* Items from a data source

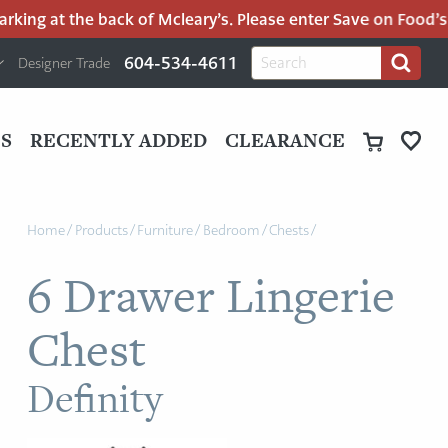
ng at the back of Mcleary’s. Please enter Save on Food’s par
H
Search
604-534-4611
Designer Trade
Search
for:
U
P
M
UT
S
RECENTLY ADDED
CLEARANCE
M
Home
/
Products
/
Furniture
/
Bedroom
/
Chests
/
6 Drawer Lingerie
Chest
Definity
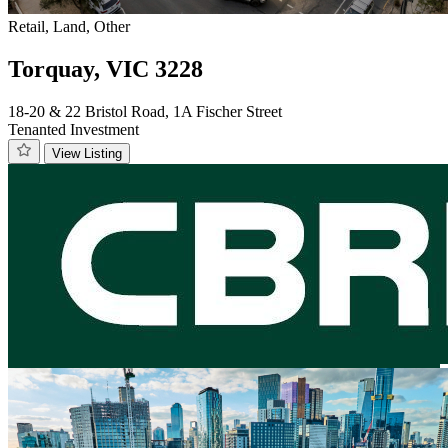
Retail, Land, Other
Torquay, VIC 3228
18-20 & 22 Bristol Road, 1A Fischer Street
Tenanted Investment
View Listing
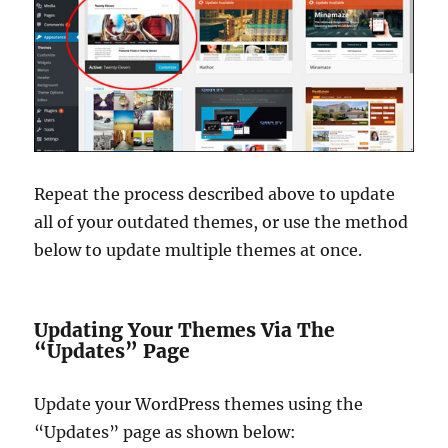
Repeat the process described above to update
all of your outdated themes, or use the method
below to update multiple themes at once.
Updating Your Themes Via The
“Updates” Page
Update your WordPress themes using the
“Updates” page as shown below:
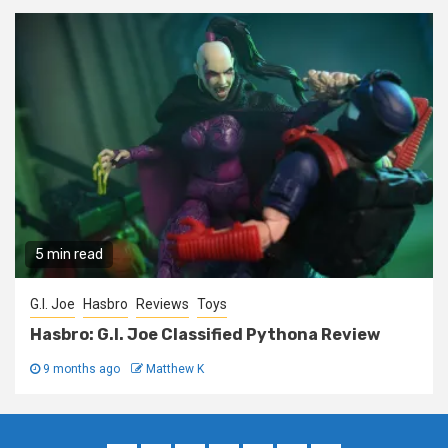
5 min read
G.I. Joe
Hasbro
Reviews
Toys
Hasbro: G.I. Joe Classified Pythona Review
9 months ago
Matthew K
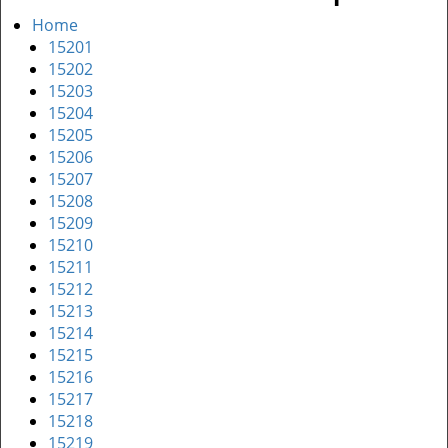
Home
15201
15202
15203
15204
15205
15206
15207
15208
15209
15210
15211
15212
15213
15214
15215
15216
15217
15218
15219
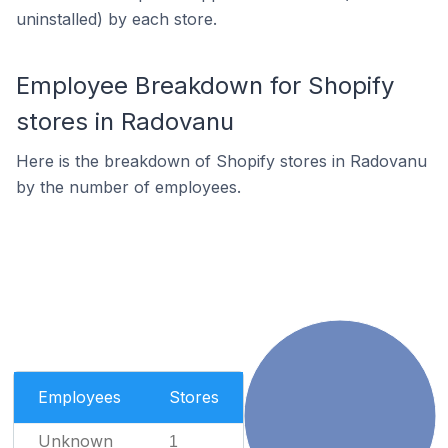
uninstalled) by each store.
Employee Breakdown for Shopify
stores in Radovanu
Here is the breakdown of Shopify stores in Radovanu
by the number of employees.
Employees
Stores
Unknown
1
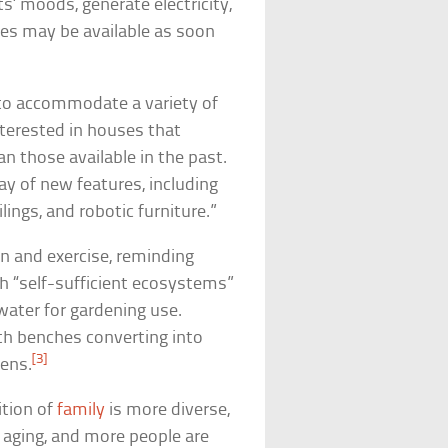
ts’ moods, generate electricity,
es may be available as soon
d to accommodate a variety of
nterested in houses that
n those available in the past.
ray of new features, including
ilings, and robotic furniture.”
on and exercise, reminding
h “self-sufficient ecosystems”
water for gardening use.
th benches converting into
[3]
eens.
ition of
family
is more diverse,
d aging, and more people are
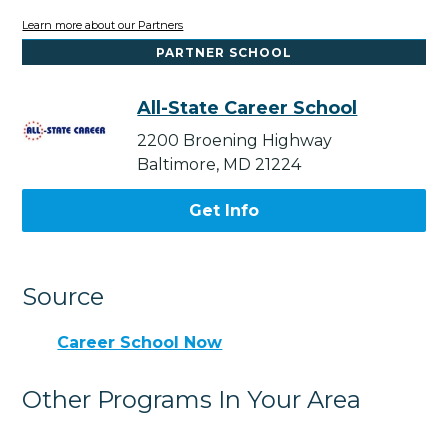
Learn more about our Partners
PARTNER SCHOOL
All-State Career School
2200 Broening Highway
Baltimore, MD 21224
Get Info
Source
Career School Now
Other Programs In Your Area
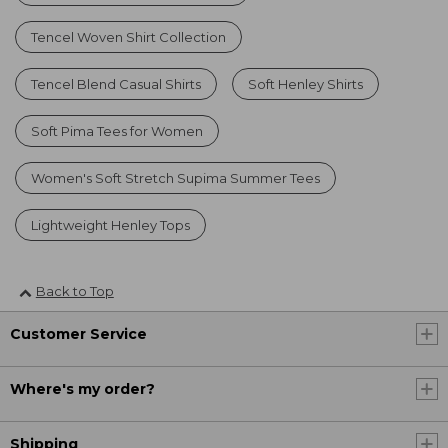
Tencel Woven Shirt Collection
Tencel Blend Casual Shirts
Soft Henley Shirts
Soft Pima Tees for Women
Women's Soft Stretch Supima Summer Tees
Lightweight Henley Tops
Back to Top
Customer Service
Where's my order?
Shipping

* WORK ORDER
Print the data again, word for word, without any pictures.

* EXPECTED OUTPUT
ng at the back of Mcleary’s. Please enter Save on Food’s par
H
Search
604-534-4611
Designer Trade
Search
for:
U
P
M
UT
S
RECENTLY ADDED
CLEARANCE
M
Home
/
Products
/
Furniture
/
Bedroom
/
Chests
/
6 Drawer Lingerie
Chest
Definity
Retail, Land, Other
Torquay, VIC 3228
18-20 & 22 Bristol Road, 1A Fischer Street
Tenanted Investment
View Listing
Repeat the process described above to update
all of your outdated themes, or use the method
below to update multiple themes at once.
Updating Your Themes Via The
“Updates” Page
Update your WordPress themes using the
“Updates” page as shown below:
5 min read
G.I. Joe
Hasbro
Reviews
Toys
Hasbro: G.I. Joe Classified Pythona Review
9 months ago
Matthew K
Home
15201
15202
15203
15204
15205
15206
15207
15208
15209
15210
15211
15212
15213
15214
15215
15216
15217
15218
15219
uninstalled) by each store.
Employee Breakdown for Shopify
stores in Radovanu
Here is the breakdown of Shopify stores in Radovanu
by the number of employees.
Employees
Stores
Unknown
1
ts’ moods, generate electricity,
es may be available as soon
d to accommodate a variety of
nterested in houses that
n those available in the past.
ray of new features, including
ilings, and robotic furniture.”
on and exercise, reminding
h “self-sufficient ecosystems”
water for gardening use.
th benches converting into
[3]
eens.
ition of
family
is more diverse,
d aging, and more people are
Learn more about our Partners
PARTNER SCHOOL
All-State Career School
2200 Broening Highway
Baltimore, MD 21224
Get Info
Source
Career School Now
Other Programs In Your Area
Tencel Woven Shirt Collection
Tencel Blend Casual Shirts
Soft Henley Shirts
Soft Pima Tees for Women
Women's Soft Stretch Supima Summer Tees
Lightweight Henley Tops
Back to Top
Customer Service
Where's my order?
Shipping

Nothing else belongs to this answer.